The effects of free linoleic acid (LA) , soy PI and DLPC on apo A-I secretion were compared. This experiment was carried out as described above in Example 1, with the exception that phospholipids or pure linoleic acid were solubilized in dimethylsulfoxide (DMSO) and then administered to cells. The final DMSO concentration was 1% in the tissue culture medium.

The results of this experiment are shown in Table 6. Free linoleic acid has no effect on apo A-I secretion.

Table 6. Effects of linoleic acid and linoleoyl -containing phospholipids on medium apo A-I levels in HepG2 cells

Test compound Apo A- I level in cell medium (fold increase vs. control)

DMSO 1.00 + 0.07

11.7 nmoles linoleic acid 1.09 + 0.07

11.7 nmoles soy PI 2.07 + 0.19

23.4 nmoles linoleic acid 0.94 + 0.12

11.7 nmoles DLPC 4.32 + 0.65

Thus, the phospholipids appear to be more effective when administered to cells in the form of micelles in admixture with DMSO as compared to vesicles in d.d. water. This difference in efficacy may be due to an increase in stability of micelles in DMSO versus vesicles in d.d. water.

Example 3 :

The effects of equimolar amounts of DLPC (dilinoleoyl- phosphatidylcholine) and several other synthetic dilinoleoyl (2x 18:2) phospholipids on apo A-I secretion were compared. The results of this experiment are shown in Table 7.

DLPA (phosphatidic acid) increased media apo A-I by 1.3 -fold, DLPE (phosphatidylethanolamine) by 1.5 fold, and DLPS (phosphatidylserine) by 1.4-fold. DLPG

(phosphatidylglycerol) did not increase media apo A-I levels . Table 7: Effect of other lineolate containing phospholipids on apo A-I levels

Example 4 :

The effects of free linoleic acid (LA) and linoleic acid enriched phospholipids were compared. The phospholipids tested were soy phosphatidylinositol (PI) and dilinoleoylposphatidylcholine (DLPC) . HepG2 cells were incubated with various pure lipids. Apo A-I secretion was measured. Aqueous vesicular mixtures of PI and DLPC and/or linoleic acid (LA) (12μM) were added to the cells and incubated for 24 h. Apo A-I was quantified in the media by ELISA.

_ _ _ _ _ _ _

Work required:
Please mark each statement yes or no according to the passage on apo A-I secretion, and quote the words that decide it. 1. The final DMSO concentration in the tissue culture medium was 1%. 2. DLPG raised media apo A-I levels. 3. In Example 4, apo A-I in the media was measured by ELISA.

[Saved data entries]
_ _ _ _ _ _ _

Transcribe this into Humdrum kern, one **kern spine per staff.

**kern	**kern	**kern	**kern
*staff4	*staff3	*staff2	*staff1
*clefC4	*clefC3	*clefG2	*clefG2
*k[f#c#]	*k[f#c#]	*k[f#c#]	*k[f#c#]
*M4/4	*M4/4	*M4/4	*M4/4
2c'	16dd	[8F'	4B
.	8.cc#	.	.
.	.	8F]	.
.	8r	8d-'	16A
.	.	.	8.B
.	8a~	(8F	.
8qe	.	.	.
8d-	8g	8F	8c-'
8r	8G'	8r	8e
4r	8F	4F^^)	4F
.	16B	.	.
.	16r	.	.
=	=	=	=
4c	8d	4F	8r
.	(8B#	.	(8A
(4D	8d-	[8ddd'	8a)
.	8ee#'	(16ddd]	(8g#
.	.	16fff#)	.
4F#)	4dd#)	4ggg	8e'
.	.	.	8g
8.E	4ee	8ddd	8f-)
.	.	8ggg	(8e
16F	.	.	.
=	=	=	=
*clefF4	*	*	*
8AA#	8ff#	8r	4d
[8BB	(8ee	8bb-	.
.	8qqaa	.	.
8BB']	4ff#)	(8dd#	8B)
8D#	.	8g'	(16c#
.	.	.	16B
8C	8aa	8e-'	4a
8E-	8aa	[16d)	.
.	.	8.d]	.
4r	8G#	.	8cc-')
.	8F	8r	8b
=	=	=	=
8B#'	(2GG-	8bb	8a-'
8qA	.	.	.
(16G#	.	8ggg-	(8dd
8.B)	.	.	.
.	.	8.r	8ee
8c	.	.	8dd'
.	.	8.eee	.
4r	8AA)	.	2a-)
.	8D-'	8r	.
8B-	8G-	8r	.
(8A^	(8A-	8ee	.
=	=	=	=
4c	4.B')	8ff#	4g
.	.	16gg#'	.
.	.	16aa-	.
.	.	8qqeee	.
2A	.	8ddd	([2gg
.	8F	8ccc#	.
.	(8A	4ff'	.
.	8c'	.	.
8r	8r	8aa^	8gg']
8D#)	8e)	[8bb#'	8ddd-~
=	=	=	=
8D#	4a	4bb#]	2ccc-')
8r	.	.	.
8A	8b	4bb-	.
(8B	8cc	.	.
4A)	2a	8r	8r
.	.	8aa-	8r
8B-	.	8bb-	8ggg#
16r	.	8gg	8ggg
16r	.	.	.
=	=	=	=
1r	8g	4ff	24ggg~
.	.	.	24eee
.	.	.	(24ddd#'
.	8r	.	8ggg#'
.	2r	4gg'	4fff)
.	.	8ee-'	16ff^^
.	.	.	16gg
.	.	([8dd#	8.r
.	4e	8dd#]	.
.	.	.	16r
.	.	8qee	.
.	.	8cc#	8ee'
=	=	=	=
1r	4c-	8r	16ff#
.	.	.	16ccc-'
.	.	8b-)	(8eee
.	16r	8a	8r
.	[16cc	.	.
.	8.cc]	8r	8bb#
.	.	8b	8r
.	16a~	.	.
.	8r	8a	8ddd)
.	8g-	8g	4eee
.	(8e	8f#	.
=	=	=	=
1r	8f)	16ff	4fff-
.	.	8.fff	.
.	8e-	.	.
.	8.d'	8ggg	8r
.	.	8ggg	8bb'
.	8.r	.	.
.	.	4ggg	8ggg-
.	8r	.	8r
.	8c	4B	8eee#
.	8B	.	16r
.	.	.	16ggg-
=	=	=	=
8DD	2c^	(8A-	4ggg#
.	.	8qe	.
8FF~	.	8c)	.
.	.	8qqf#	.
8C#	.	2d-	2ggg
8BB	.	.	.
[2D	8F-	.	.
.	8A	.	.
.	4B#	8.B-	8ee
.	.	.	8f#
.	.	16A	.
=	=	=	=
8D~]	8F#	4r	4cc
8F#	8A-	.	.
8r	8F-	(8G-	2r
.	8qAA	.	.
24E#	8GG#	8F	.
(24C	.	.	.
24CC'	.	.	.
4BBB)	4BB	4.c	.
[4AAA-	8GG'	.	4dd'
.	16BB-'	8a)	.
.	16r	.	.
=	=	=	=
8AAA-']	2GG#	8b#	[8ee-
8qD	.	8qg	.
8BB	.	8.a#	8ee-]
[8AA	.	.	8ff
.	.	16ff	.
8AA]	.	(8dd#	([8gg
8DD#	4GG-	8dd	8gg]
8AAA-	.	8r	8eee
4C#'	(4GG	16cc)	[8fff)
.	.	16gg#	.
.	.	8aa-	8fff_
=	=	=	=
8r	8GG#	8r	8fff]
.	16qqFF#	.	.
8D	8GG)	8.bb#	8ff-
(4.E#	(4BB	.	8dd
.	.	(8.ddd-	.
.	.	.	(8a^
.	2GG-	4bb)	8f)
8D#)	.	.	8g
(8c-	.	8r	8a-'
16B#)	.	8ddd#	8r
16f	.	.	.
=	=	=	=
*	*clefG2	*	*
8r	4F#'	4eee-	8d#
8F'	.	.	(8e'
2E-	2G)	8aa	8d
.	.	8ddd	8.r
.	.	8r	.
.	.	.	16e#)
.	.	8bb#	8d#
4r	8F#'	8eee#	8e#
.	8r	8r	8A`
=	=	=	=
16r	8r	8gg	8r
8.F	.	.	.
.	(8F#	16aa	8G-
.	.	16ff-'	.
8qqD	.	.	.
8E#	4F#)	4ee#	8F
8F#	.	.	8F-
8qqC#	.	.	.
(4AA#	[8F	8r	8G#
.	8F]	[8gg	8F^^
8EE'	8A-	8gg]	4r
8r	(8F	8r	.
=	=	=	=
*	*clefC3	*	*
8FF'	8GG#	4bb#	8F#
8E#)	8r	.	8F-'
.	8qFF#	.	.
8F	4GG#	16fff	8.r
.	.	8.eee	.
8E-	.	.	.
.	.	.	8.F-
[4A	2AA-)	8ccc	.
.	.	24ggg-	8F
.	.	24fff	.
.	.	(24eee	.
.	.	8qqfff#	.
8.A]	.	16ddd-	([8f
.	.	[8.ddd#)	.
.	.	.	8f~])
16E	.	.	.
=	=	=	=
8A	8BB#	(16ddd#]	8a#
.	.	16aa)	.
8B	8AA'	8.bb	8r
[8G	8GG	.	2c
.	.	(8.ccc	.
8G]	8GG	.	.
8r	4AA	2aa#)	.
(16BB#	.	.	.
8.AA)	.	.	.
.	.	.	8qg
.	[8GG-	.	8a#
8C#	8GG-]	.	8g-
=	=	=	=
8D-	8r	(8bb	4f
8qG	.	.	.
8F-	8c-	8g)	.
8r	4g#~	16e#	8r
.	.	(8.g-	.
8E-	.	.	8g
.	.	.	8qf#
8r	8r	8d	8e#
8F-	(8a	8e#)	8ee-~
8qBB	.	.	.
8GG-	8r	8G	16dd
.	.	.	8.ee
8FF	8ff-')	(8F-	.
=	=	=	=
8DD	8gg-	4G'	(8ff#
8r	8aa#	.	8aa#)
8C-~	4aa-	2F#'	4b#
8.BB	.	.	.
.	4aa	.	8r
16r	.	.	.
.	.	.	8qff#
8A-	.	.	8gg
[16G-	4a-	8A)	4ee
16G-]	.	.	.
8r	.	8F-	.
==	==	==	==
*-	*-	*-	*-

_ _ _ _ _ _ _

Exercise response:
1. Yes: "The final DMSO concentration was 1% in the tissue culture medium."
2. No: "did not increase media apo A-I levels"
3. Yes: "Apo A-I was quantified in the media by ELISA."